▶ Work to be completed: Every line of the material below should be output exactly as written, with the images skipped.

▶ Material provided:

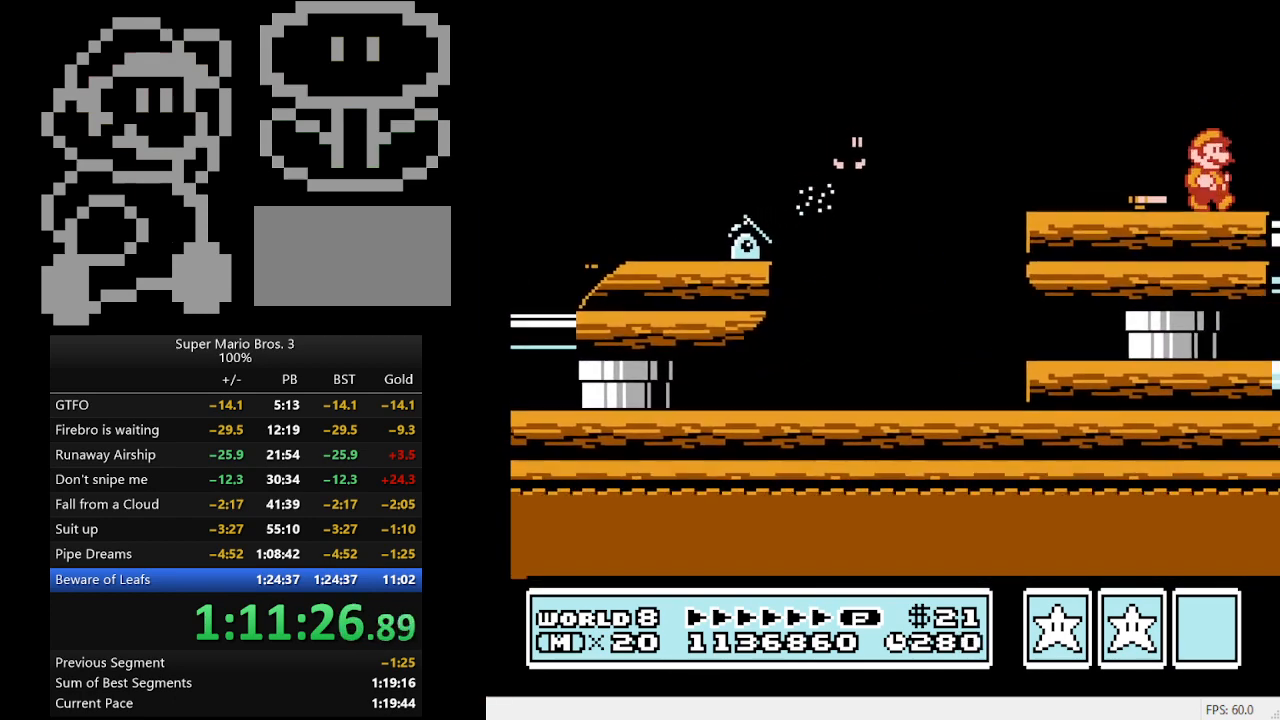
{"buttons": [], "events": [[33, "B", "down"], [100, "DPAD_LEFT", "up"], [167, "B", "up"]]}
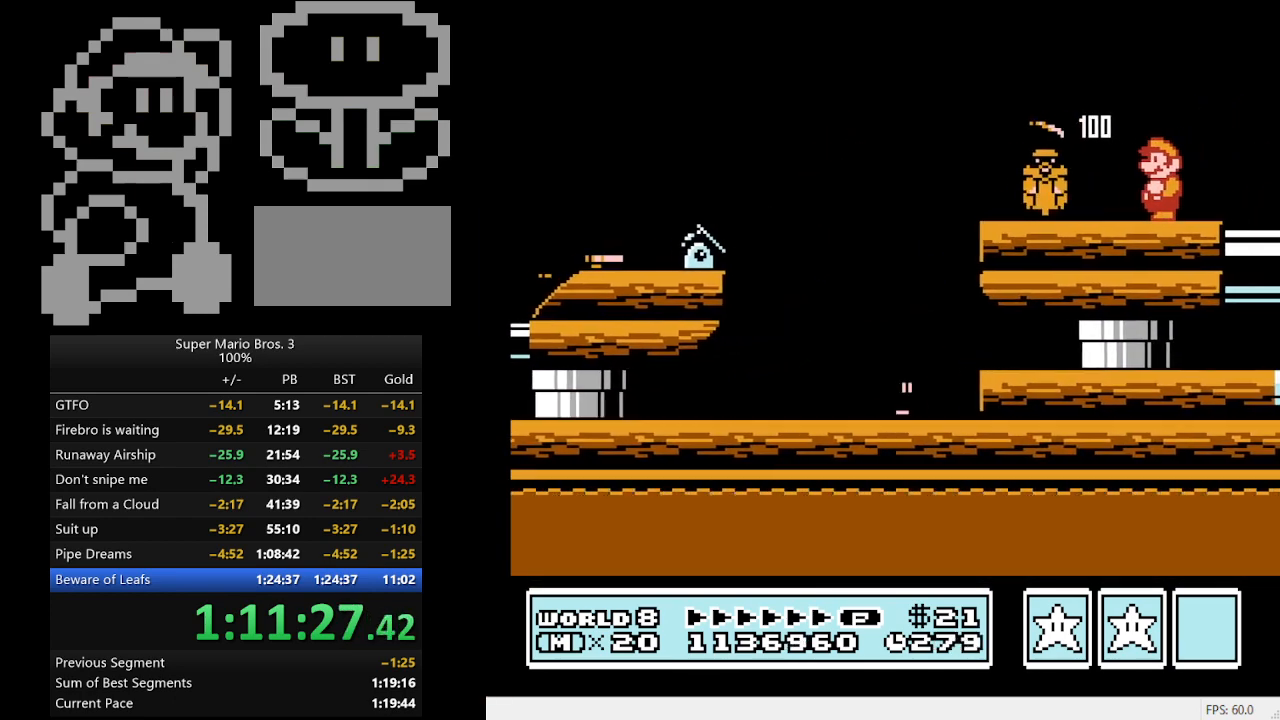
{"buttons": [], "events": []}
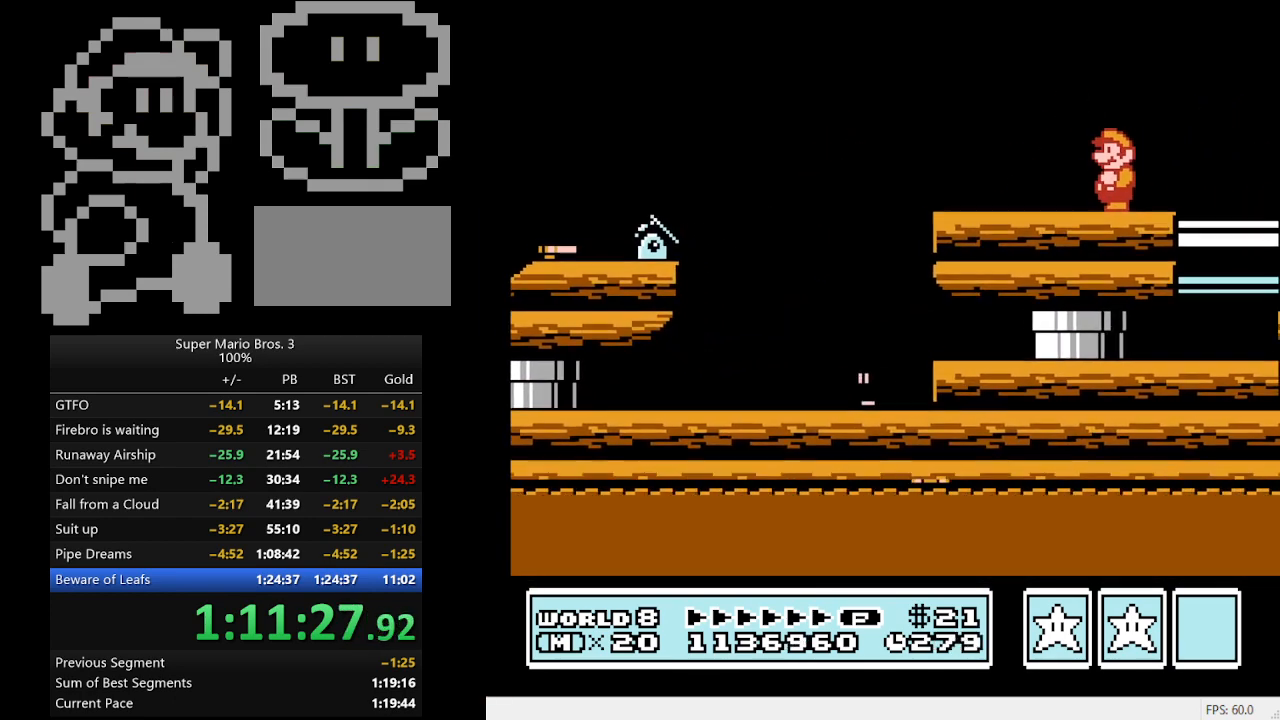
{"buttons": ["B"], "events": [[167, "B", "down"], [233, "B", "up"], [300, "B", "down"], [433, "B", "up"], [500, "B", "down"]]}
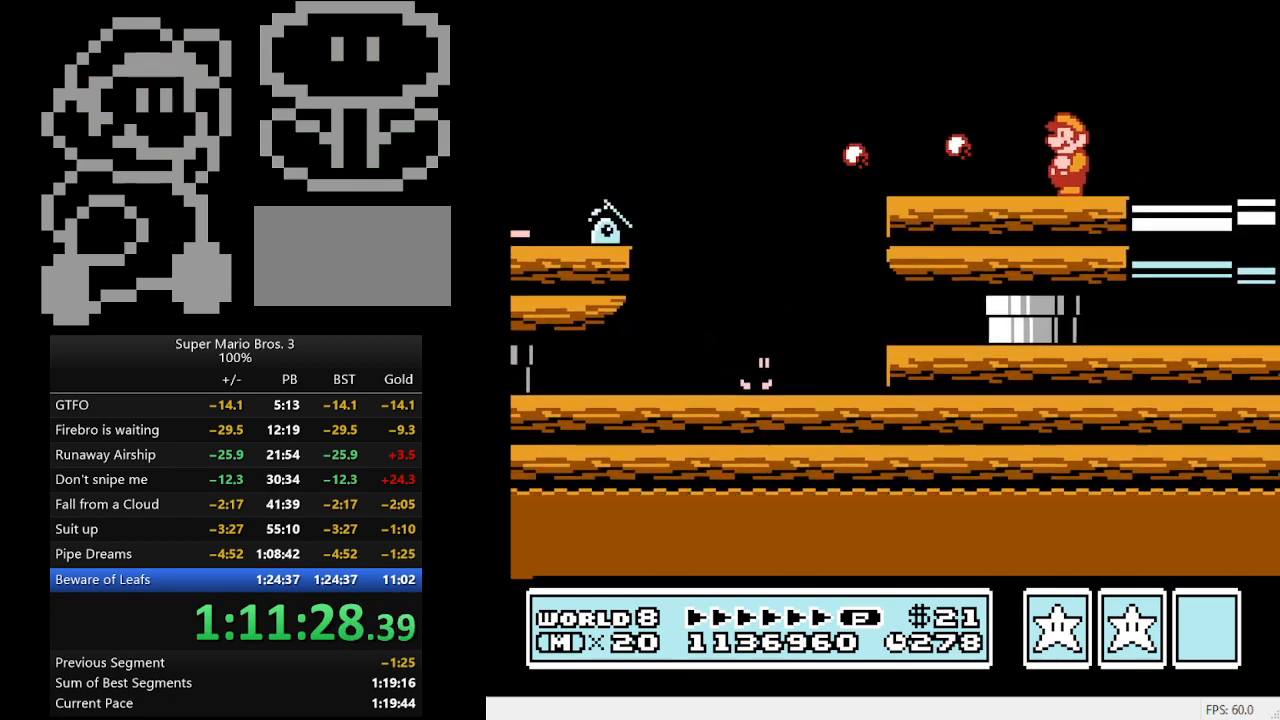
{"buttons": [], "events": [[100, "B", "up"], [200, "B", "down"], [267, "B", "up"], [333, "B", "down"], [467, "B", "up"]]}
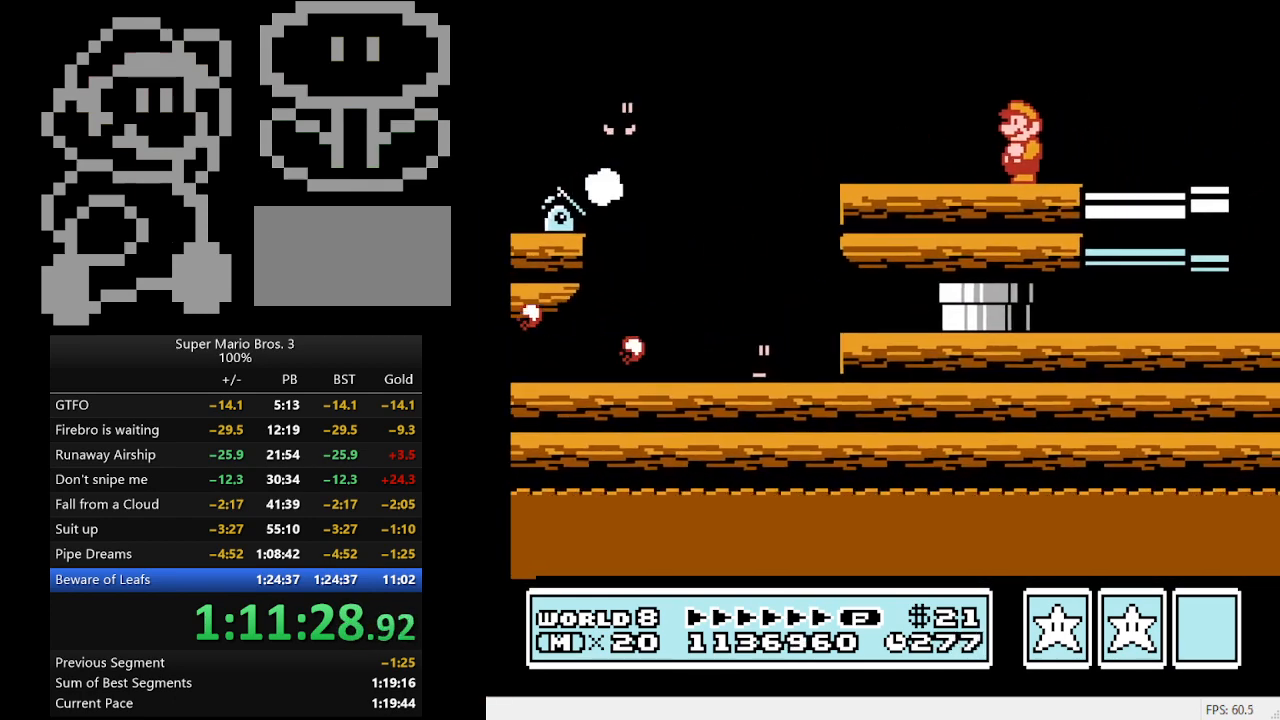
{"buttons": [], "events": [[33, "B", "down"], [133, "B", "up"], [200, "B", "down"], [300, "B", "up"], [433, "B", "down"], [500, "B", "up"]]}
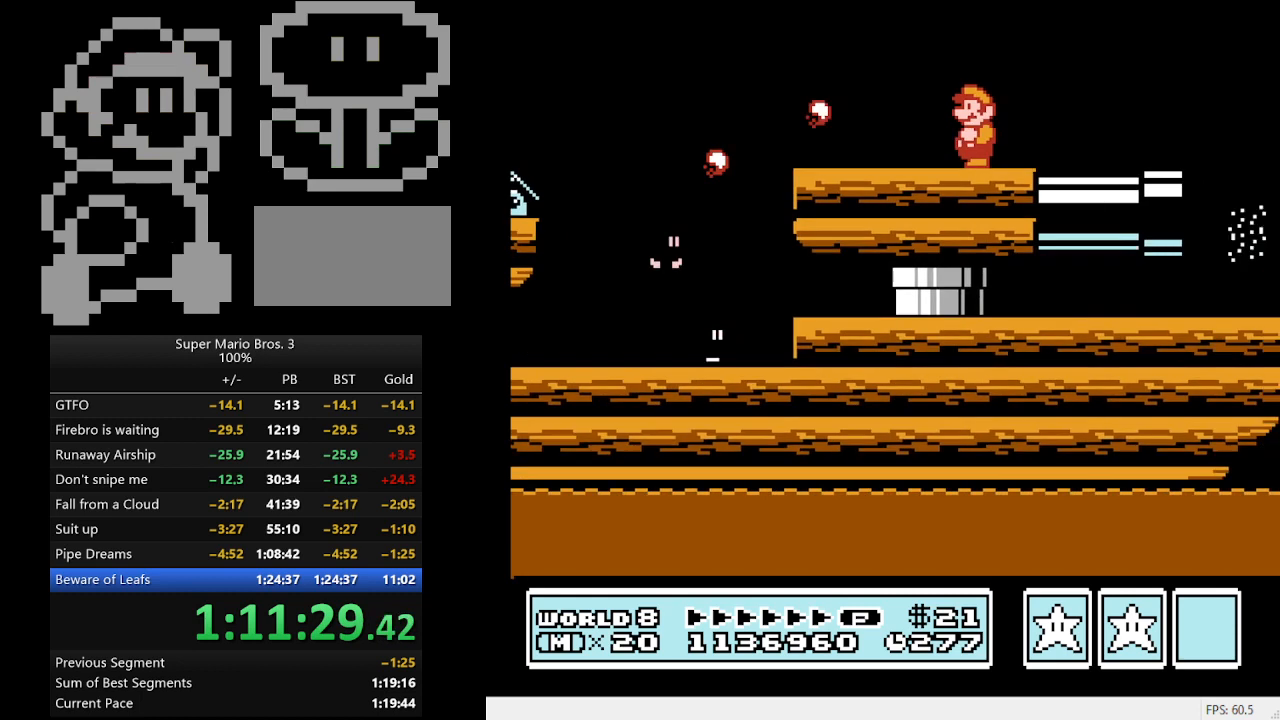
{"buttons": [], "events": [[100, "B", "down"], [167, "B", "up"], [233, "B", "down"], [300, "B", "up"], [433, "B", "down"], [467, "B", "up"]]}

▶ Result below:
{"buttons": [], "events": [[33, "B", "down"], [100, "DPAD_LEFT", "up"], [167, "B", "up"]]}
{"buttons": [], "events": []}
{"buttons": ["B"], "events": [[167, "B", "down"], [233, "B", "up"], [300, "B", "down"], [433, "B", "up"], [500, "B", "down"]]}
{"buttons": [], "events": [[100, "B", "up"], [200, "B", "down"], [267, "B", "up"], [333, "B", "down"], [467, "B", "up"]]}
{"buttons": [], "events": [[33, "B", "down"], [133, "B", "up"], [200, "B", "down"], [300, "B", "up"], [433, "B", "down"], [500, "B", "up"]]}
{"buttons": [], "events": [[100, "B", "down"], [167, "B", "up"], [233, "B", "down"], [300, "B", "up"], [433, "B", "down"], [467, "B", "up"]]}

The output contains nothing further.